第5話
緑ヶ丘住宅で起きた不審死事案は、鑑識の臨場の結果、殺人事件となった。
所轄の西三郷署は、埼玉県警本部に連絡して、県警の捜査1課の精鋭が即出動されることになった。
本部の刑事たちが着くまでは現場周辺の聞き込みを所轄は全力で行うことになった。
「これで主導権は本部の連中になるでしょうね」
西三郷署の生駒が愚痴ると
「いつものことじゃないか」
と深津はたしなめた。
「うちでは1年ぶりの殺しのやまなのに」
「不謹慎なことを言うな。
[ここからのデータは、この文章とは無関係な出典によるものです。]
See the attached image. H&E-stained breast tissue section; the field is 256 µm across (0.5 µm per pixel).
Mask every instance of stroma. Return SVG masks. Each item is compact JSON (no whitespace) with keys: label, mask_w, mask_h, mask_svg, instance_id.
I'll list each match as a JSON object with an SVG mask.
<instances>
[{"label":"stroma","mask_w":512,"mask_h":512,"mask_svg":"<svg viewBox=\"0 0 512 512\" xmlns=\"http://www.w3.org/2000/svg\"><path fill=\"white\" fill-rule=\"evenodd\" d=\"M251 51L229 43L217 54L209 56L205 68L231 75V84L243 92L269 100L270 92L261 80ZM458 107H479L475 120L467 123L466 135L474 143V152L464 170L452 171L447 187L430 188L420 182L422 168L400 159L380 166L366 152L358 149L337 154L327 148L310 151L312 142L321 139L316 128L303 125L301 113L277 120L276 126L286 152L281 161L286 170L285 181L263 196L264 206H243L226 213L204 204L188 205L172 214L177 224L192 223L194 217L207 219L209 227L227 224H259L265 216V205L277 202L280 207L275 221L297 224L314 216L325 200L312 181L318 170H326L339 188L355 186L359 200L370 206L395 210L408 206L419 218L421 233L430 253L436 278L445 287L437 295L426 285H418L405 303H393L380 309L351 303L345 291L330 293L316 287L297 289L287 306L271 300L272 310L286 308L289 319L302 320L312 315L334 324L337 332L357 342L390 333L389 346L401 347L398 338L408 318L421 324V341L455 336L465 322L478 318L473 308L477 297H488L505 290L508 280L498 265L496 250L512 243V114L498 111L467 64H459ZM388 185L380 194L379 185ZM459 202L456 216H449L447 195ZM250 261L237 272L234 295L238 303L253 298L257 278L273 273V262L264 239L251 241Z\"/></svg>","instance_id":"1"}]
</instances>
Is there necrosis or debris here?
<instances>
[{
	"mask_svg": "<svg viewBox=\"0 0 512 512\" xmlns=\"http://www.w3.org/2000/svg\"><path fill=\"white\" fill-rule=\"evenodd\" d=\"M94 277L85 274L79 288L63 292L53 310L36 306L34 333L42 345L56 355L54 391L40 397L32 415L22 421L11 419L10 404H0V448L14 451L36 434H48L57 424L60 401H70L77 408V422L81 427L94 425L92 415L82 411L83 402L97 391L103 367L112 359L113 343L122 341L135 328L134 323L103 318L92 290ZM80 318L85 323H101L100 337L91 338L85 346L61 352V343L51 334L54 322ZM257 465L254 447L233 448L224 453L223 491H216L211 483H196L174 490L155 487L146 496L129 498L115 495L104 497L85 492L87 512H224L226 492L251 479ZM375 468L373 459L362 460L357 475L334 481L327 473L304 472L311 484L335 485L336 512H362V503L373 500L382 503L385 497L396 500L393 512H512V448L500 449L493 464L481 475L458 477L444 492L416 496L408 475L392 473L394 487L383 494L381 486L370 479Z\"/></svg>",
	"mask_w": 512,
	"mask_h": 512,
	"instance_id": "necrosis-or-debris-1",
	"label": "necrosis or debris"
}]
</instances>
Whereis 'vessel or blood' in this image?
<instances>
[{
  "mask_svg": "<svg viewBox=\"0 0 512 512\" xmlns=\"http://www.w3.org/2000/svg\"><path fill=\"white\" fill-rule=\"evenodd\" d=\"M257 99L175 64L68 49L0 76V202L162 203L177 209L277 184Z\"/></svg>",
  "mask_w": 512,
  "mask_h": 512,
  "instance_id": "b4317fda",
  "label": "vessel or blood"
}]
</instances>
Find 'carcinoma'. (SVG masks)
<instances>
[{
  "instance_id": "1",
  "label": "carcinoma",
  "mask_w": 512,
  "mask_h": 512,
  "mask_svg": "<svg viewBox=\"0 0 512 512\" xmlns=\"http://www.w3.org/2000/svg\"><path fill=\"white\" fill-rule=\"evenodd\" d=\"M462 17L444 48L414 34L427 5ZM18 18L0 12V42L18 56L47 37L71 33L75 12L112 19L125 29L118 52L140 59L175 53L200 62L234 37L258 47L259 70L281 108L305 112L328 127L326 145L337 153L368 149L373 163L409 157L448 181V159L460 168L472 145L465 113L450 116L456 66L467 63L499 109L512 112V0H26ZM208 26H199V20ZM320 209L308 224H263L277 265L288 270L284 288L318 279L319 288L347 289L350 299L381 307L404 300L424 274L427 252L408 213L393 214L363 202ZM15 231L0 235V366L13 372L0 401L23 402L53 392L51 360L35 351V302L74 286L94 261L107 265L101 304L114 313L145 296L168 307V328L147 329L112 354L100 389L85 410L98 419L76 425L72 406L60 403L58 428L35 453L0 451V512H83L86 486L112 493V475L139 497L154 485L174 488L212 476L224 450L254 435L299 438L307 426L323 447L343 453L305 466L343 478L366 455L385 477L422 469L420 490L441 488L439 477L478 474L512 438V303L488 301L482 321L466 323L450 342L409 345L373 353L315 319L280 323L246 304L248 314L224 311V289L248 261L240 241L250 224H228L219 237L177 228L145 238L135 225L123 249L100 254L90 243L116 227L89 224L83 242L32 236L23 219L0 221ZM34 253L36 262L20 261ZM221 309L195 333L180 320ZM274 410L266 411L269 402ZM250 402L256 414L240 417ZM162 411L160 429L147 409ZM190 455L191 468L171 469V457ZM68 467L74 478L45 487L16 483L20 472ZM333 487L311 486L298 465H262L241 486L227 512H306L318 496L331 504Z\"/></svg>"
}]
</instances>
マスコミに聞かれたらお前は地域課の箱勤務になるぞ」
深津は生駒を睨みつけた。
所轄の刑事たちはこういう重大犯罪が起きるといつも同じ思いをさせられる。
本部の刑事が上から目線で所轄の刑事をあごで使う。
それの繰り返しだった。
「殺しですか」
ひとりの男が近づいてきた。
「毎朝新聞の松永です」
社員証を顔のほうに持って見せ付けた。
深津には見覚えの無い顔だった。
「早いね」
「たまたま察まわりで西三郷署にいたもんで」
「今はまだ事件かどうか分からないよ」
「事件となれば西三郷署が捜査本部になるんでしょうね」
「そうなればな」
「司法解剖中ですか」
「まだ言えない」
これ以上は聞けないと思ったのか、記者は離れていった。
現場周辺の聞き込みをしていた刑事たちが集まっていた。
「どうだった」
「近所の人との付き合いはあまりなかったみたいですね。数年前からひとり暮らしであまり外出もしていなかったみたいです」
「自治会のコーラス部に入っていて、それには顔を出していたそうです」
「ご主人は5年前に病気で亡くなったそうで、娘さんがたまに来ているそうですが、それ以外はあまり出入りがないということでした」
「ご主人は定年後すぐに病気になって入退院を繰り返していたそうです」
「トラブルはなかったのか」
「ここらへんの人からは聞こえてこないのですね」
「ガイシャは穏やかな人でトラブルを起こすような人柄ではなさそうです」
遺体搬送の警察車両が到着して遺体を搬送した。
それに合わせるかのように県警本部の捜査1課の刑事たちが到着した。
二台のクルマから降りてきた筋骨隆々の男たちは黒のスーツに身を固め、エリート臭がプンプンしていた。
「本部の河野だ。聞き込みの具合はどうだ」
深津は頭を下げて現状を報告した。
「現場を確認したら、所轄で第1回の捜査会議をする」
たいそうな剣幕で現場を確かめた本部の刑事たちは西三郷署に向かった。
その後を追うように深津たちも署に戻った。
会議室は熱気でむんむんしていた。
西三郷署には多くのマスコミも到着し、駐車場にはテレビ局の中継車が数台停まり、集まった記者は数十人に達していた。
本部から広報部員が応援に駆けつける事態になっていた。
西三郷署にとっては久しぶりの大事件なので、全署員が舞い上がっていた。
西三郷署が管轄する地域は、工場地帯と住宅街が広がる地域で繁華街もなく、比較的治安の良い地域だった。
殺人事件は2年前にあったくらいで、捜査本部が立つのは久しぶりだった。
会議の初頭、西三郷署の中島署長が挨拶した。
「本事案は、ひとり暮らしの女性が犠牲になった凶悪事件である。地域の平静を取り戻すために早期に犯人逮捕を実現するように担当各位の奮闘をお願いしたい」とした。
続いて、本部の管理官が西三郷署に捜査本部を置くことを発表して、指揮は本部の捜査1課長が担当することになった。
現場で聞き込みをした刑事たちからの報告が始まり、現場を検証した鑑識からも報告がなされた。
「凶器はひも状のやや細い縄と思われますが、それは現場では発見されておりません。現在周囲を捜索中であります」
明らかな殺意のもとに被害者を襲った事件であることが確認された。
「長引くような気がします」
生駒がぼそりとつぶやいた。
「自首してくれるとありがたいが、まずは怨恨で調べないとな」
「物取りではないのでしょうね」
「現場は荒らされた形跡もあるが、偽装の可能性もあるが、物取りは殺しまではやらないだろう。特に住宅街を狙うもの取りなら常習犯が多いからな。一応2課に最近の窃盗犯の現状を調べるように課長が要請したそうだ」
もし、流しの犯行で、物取りのプロの犯行でなければ、かなり捜査は難航しそうな気がしていた。